Understand how throughput works on Unifra and how to handle 429 errors. ​ 🤔

The throughput

Throughput is a measure of the number of requests your application can send per second. It is also known as application "rate limiting". In situations where a large number of requests are sent at the same time, your throughput may be affected. And Unifra will help you solve this problem.

Unifra has an elastic throughput system where users can guarantee their given throughput limit (measured in compute units per second), but typically experience higher throughput in practice. In most cases, hitting the throughput limit will not affect the user's experience with the application.

As long as retry is implemented, the request will go through in the next second. As a general rule of thumb, if you are experiencing rate limit requests below 30%, using retries is the best solution.

Error Response

When you exceed your capacity, you will receive an error response. This response will be different depending on whether you are connecting to Unifra using HTTP or WebSockets.
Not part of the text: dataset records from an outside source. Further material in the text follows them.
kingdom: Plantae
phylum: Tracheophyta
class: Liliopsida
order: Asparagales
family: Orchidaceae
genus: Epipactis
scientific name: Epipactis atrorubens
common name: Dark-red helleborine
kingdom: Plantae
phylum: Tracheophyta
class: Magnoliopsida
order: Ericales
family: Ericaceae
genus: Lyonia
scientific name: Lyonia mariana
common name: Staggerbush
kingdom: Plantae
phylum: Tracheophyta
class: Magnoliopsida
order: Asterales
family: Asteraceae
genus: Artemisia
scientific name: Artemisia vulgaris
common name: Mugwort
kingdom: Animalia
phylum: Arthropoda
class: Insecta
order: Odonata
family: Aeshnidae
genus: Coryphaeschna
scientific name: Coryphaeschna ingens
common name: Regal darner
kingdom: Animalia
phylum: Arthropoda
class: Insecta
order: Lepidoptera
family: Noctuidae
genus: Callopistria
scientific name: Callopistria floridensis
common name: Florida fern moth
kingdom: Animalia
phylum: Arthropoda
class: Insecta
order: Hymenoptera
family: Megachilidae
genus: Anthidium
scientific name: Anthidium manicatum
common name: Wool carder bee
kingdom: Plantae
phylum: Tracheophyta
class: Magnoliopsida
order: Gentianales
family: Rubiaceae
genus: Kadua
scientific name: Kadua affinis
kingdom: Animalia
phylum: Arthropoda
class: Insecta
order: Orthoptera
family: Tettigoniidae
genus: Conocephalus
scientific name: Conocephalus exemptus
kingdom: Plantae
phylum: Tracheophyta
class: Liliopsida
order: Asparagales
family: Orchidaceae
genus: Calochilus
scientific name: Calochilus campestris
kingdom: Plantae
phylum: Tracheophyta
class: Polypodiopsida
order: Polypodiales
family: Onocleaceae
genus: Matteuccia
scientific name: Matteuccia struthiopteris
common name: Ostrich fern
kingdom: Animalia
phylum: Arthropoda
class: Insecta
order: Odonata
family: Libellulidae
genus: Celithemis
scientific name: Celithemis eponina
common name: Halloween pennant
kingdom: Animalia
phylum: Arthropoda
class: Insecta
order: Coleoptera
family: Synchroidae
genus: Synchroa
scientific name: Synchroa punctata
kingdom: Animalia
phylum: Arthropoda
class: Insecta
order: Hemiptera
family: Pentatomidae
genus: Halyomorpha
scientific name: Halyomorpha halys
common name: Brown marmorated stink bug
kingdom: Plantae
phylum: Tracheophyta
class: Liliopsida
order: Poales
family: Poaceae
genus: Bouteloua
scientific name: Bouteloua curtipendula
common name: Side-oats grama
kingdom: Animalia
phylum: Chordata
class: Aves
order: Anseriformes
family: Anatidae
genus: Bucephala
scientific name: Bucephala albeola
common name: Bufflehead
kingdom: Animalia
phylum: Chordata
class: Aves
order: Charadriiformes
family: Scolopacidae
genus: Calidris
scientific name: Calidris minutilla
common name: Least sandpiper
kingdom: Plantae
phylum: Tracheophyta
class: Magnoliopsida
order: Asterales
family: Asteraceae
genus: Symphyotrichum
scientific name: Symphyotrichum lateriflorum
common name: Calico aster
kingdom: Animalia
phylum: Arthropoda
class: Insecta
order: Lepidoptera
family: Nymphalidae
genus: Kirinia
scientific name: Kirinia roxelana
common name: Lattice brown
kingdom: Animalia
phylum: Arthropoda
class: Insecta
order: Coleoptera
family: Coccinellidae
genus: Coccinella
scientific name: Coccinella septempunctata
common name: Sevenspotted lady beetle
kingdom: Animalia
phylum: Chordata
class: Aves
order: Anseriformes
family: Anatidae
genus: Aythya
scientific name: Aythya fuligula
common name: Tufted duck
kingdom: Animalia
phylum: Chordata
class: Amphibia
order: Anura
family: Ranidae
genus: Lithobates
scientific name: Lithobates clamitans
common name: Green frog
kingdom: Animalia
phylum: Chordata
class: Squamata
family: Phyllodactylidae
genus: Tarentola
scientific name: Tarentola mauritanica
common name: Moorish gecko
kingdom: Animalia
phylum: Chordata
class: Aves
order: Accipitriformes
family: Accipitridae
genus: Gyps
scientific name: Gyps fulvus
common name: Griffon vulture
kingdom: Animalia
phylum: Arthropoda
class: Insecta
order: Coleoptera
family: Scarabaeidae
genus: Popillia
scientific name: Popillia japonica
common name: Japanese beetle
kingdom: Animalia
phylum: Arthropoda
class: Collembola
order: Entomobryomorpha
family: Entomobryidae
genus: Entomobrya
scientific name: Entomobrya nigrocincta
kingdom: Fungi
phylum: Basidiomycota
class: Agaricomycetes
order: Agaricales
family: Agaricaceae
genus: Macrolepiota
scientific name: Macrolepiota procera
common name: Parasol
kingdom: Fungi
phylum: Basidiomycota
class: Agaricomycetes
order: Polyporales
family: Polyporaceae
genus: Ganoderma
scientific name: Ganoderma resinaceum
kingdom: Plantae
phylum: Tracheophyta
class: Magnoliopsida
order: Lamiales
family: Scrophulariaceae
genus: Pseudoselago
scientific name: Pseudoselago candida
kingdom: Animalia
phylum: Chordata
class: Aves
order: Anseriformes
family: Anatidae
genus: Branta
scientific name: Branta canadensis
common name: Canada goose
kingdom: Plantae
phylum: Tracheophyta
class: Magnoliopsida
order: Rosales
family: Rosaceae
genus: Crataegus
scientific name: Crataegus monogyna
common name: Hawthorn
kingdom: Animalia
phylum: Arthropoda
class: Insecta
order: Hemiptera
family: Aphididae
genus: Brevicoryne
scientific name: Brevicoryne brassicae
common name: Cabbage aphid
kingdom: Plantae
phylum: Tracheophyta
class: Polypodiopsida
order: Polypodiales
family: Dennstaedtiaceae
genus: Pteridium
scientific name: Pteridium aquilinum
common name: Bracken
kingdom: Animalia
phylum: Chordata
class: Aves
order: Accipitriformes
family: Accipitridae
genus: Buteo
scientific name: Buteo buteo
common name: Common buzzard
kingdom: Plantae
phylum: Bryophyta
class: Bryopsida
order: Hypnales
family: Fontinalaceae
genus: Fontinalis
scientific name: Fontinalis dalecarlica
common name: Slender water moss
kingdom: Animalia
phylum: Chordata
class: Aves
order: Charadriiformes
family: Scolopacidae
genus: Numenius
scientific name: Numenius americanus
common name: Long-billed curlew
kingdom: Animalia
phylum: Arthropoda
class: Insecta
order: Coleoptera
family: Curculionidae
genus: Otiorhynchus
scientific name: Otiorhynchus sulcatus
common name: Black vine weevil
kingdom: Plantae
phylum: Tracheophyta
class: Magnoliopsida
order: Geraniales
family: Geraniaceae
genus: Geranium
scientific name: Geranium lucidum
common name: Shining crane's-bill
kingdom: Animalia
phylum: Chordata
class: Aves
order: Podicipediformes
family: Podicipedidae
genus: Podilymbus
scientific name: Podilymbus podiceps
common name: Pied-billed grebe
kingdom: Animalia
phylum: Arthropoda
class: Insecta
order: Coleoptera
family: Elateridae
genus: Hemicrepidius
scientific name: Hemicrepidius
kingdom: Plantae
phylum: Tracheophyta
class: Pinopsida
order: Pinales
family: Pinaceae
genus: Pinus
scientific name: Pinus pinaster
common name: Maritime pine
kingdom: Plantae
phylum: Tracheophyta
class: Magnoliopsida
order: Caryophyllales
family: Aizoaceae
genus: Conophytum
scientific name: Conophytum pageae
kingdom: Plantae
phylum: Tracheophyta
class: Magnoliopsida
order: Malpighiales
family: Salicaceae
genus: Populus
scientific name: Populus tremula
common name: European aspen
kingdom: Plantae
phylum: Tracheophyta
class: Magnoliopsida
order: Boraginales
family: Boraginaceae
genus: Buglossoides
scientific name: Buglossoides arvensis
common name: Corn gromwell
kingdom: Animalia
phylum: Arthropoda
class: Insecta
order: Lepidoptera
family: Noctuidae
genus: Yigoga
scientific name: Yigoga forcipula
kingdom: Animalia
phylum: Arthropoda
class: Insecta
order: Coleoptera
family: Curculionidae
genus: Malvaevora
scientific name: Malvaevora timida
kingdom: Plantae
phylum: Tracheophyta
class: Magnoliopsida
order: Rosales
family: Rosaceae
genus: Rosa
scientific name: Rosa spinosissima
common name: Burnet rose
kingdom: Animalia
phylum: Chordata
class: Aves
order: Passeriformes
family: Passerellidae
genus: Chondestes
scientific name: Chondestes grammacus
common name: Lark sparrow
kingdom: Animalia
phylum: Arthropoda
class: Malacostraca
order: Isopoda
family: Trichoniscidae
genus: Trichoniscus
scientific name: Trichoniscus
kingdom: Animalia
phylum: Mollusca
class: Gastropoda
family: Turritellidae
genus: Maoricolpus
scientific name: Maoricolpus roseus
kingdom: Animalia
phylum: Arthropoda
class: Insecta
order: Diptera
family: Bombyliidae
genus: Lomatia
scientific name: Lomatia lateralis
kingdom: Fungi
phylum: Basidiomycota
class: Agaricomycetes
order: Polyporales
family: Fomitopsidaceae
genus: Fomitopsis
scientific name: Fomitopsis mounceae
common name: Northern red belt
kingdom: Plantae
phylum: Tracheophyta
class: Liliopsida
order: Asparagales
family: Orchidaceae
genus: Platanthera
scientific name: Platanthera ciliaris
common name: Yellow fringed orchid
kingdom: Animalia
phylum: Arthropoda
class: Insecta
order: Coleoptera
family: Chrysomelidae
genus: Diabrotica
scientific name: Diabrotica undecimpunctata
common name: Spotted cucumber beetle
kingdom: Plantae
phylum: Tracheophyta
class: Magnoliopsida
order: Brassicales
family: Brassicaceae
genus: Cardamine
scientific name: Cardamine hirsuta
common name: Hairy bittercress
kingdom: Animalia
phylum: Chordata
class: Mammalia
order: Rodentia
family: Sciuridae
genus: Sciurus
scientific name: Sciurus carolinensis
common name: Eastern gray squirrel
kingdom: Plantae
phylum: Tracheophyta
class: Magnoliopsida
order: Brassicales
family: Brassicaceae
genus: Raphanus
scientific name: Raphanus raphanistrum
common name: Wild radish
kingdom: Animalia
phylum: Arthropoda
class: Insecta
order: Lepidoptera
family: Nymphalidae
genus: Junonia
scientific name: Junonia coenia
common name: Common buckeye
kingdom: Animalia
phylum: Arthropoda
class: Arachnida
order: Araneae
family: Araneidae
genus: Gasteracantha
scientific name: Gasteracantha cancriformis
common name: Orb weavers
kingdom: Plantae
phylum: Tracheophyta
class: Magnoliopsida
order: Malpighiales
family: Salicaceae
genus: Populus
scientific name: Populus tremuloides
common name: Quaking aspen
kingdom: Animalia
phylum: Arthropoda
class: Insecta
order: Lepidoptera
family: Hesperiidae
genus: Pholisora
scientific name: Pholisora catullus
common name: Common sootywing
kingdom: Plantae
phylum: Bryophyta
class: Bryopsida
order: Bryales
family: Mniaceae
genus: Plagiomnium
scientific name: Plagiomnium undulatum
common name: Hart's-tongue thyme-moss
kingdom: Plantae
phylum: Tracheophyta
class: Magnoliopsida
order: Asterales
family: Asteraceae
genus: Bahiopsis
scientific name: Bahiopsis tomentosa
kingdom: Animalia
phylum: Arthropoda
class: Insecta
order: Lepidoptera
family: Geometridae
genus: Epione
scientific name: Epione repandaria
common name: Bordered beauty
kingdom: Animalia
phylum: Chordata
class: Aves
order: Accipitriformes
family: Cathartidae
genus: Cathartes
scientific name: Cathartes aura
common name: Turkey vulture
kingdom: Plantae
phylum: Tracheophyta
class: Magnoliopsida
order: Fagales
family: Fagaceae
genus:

If you would like to test receiving a 429 response, send a POST request to https://httpstat.us/429.

HTTP

You will receive an HTTP 429 (Too Many Requests) response status code.

WebSockets

You will receive a JSON-RPC error response with error code 429. For example, the response might be:

{
	"jsonrpc": "2.0",
	"error": {
		"code": 429,
		"message": "Your app has exceeded its compute units per second capacity. If you have retries enabled, you can safely ignore this message. If not, check out https://docs.unifra.io/guides/rate-limits"
	}
}

💡 Final Tips

Use a different key for each part of your project (e.g., frontend, backend, or development) to isolate throughput usage to each use case. This also splits monitoring across different parts of your project, making it easier to debug issues and monitor usage.